§ EXERCISE AIM:
In the records below, begin at the line containing "right hip: (1395, 1442)" and end at the line containing "left hip: (1491, 1453)"; quote every line in that span exactly, including both boundary lines, and no others.

START MATERIAL SHOWN

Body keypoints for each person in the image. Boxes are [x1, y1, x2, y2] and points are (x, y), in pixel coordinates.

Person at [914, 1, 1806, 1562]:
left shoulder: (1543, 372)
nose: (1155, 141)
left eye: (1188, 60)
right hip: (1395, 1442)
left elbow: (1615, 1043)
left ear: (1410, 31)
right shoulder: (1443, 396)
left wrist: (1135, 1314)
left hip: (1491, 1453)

END MATERIAL SHOWN
START MATERIAL SHOWN

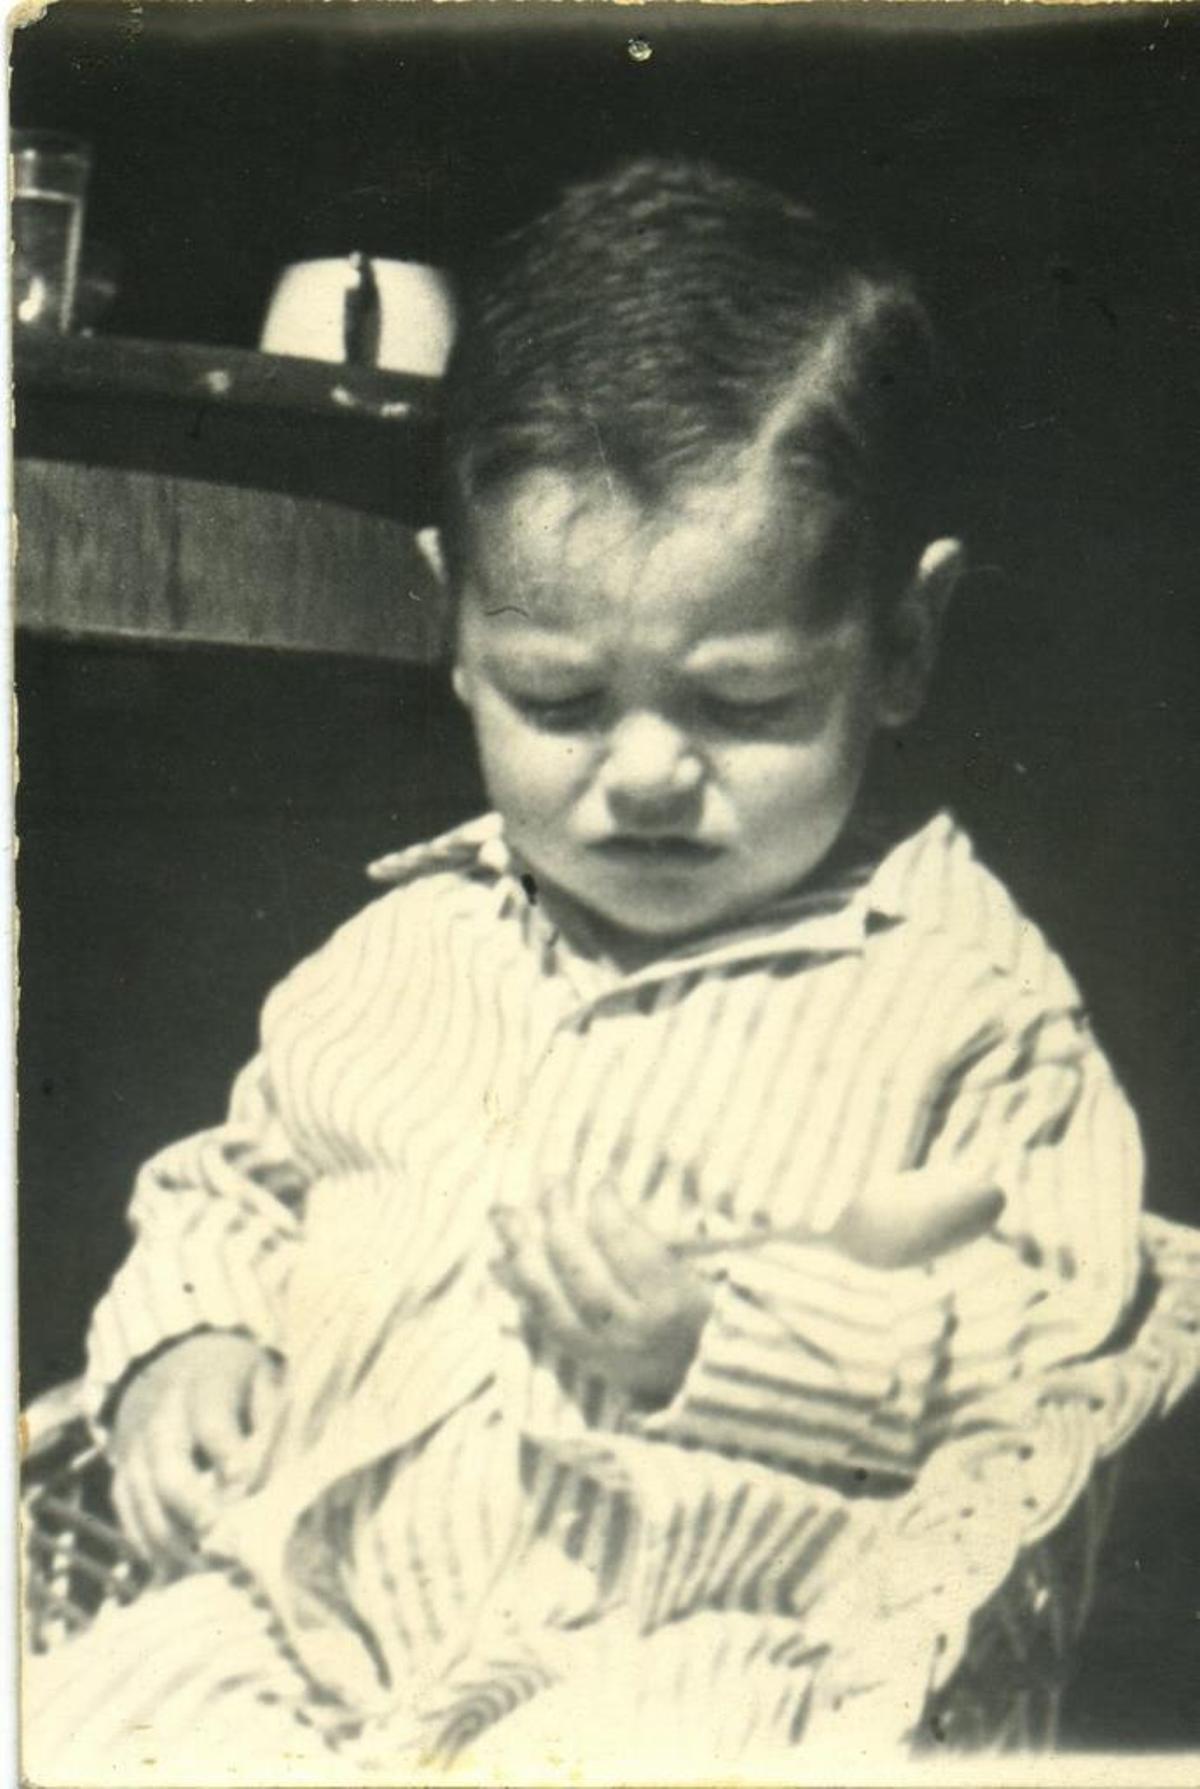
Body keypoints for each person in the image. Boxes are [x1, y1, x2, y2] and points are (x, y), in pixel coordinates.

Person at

END MATERIAL SHOWN

§ YOUR RESPONSE:
right hip: (1395, 1442)
left elbow: (1615, 1043)
left ear: (1410, 31)
right shoulder: (1443, 396)
left wrist: (1135, 1314)
left hip: (1491, 1453)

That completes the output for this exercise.